И вновь они встретились, когда он вернулся, и целовались, и говорили. Он гладил её колено и продвигался вверх по внутренней стороне бедра ровно до того места, после которого сна скажет: ты что, нельзя, там же это. Он спрашивал: "Ты любишь меня"? Она говорила: "Сейчас нет, может быть я тебя полюблю".
Они решили сделать перерыв, паузу, антракт, передышку, чтобы понять, чтобы отдохнуть, переосмыслить. И он думал: вот пройдёт месяц-два и мы встретимся и... И через месяц у него появилась любовница, которая не требовала от него не только самопожертвования, но даже любви.
И прошло ещё два месяца и они встретились снова. Это было в Ново-Девичьем монастыре. Она любила монастыри и монашек. Она любила церкви и церковный хор. В тот день было много народу: все слушали хор. Он забыл, какой это был праздник. Ему понравился хор, но было слишком тесно, и он больше разглядывал публику, чем вслушивался в пение.
Они вышли из церкви и нашли укромное место и говорили. И он чувствовал, что всё безнадёжно. Наверное, он любил её, а сейчас... А она? Он так и не понял, что она...
Был месяц апрель, таял снег, сосульки свисали с крыш. Она пососала сосульку и сказала: "Невкусно". Он не стал и пробовать. На соседнем дереве шумели вороны. День был в общем-то безрадостным, но в этом он чувствовал прелесть. Она зябла в своём тонком пальто, он обнял её. У неё были золотые волосы. Он подумал: "Быть может не всё потеряно"? Они ни до чего не договорились и расстались. Он приехал домой и занялся делами.
И раздался телефонный звонок. Она сказала: "Это я". Он сказал: "Да". Она сказала: "Я люблю тебя". Он молчал. Она сказала: "Ты слушаешь"? Он сказал: "Да". Она сказала: "Я решила, что должна сказать тебе, что люблю тебя. Я позвонила просто, чтобы сказать".
Он знал, что надо крикнуть: где ты? откуда ты звонить? стой на месте - я буду через полчаса. Но он сказал: "Я слушаю тебя". Она сказала: "Вот и всё". И повесила трубку. Он услышал гудки. Он почти ничего не почувствовал. Только где-то там, внутри, в долговременной памяти что-то замкнулось, произошло некое потрясение, и всё встало на свои места.

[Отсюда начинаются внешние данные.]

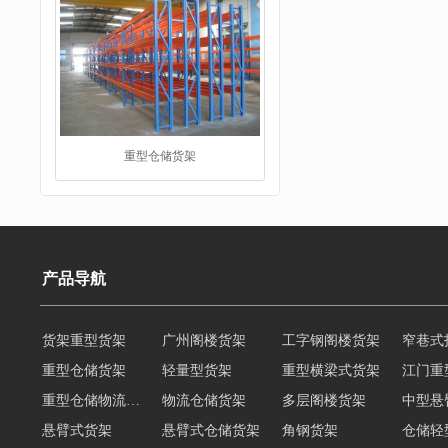
重型仓储货架
产品导航
仓储货架
货架重型货架
广州阁楼货架
工字钢阁楼货架
窄巷式
重型仓储货架
轻量型货架
重型横梁式货架
江门重
重型仓储物流货架
物流仓储货架
多层阁楼货架
中型悬
悬臂式货架
悬臂式仓储货架
角钢货架
仓储轻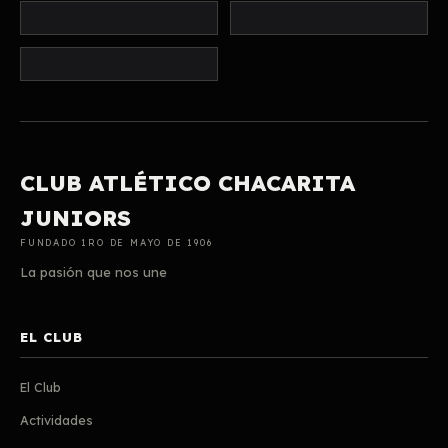
CLUB ATLÉTICO CHACARITA
JUNIORS
FUNDADO 1RO DE MAYO DE 1906
La pasión que nos une
EL CLUB
El Club
Actividades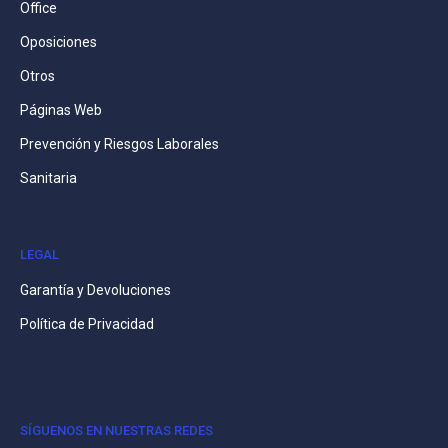
Office
Oposiciones
Otros
Páginas Web
Prevención y Riesgos Laborales
Sanitaria
LEGAL
Garantía y Devoluciones
Política de Privacidad
SÍGUENOS EN NUESTRAS REDES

И ещё он почувствовал облегчение, потому что теперь уже понял: вот и всё. Он аккуратно положил трубку на рычаги.
конец
Через тридцать лет он вспомнил эту историю и подумал: всё правильно. Просто ей был нужен кто-то другой. И ему была нужна другая. Так и получилось.
Тогда, в метро, он увидел в ней мумию. Это его заинтриговало. Он захотел, чтобы мумия ожила. Он думал оживить её, гладя колено и продвигаясь вверх по внутренней стороне бедра. Но мумию это не интересовало. Её интересовало пламя свечи. И он испугался и отступил. А мумия покинула ту девушку, дав ей возможность выйти замуж и нарожать детей. Мумия нашла другое тело.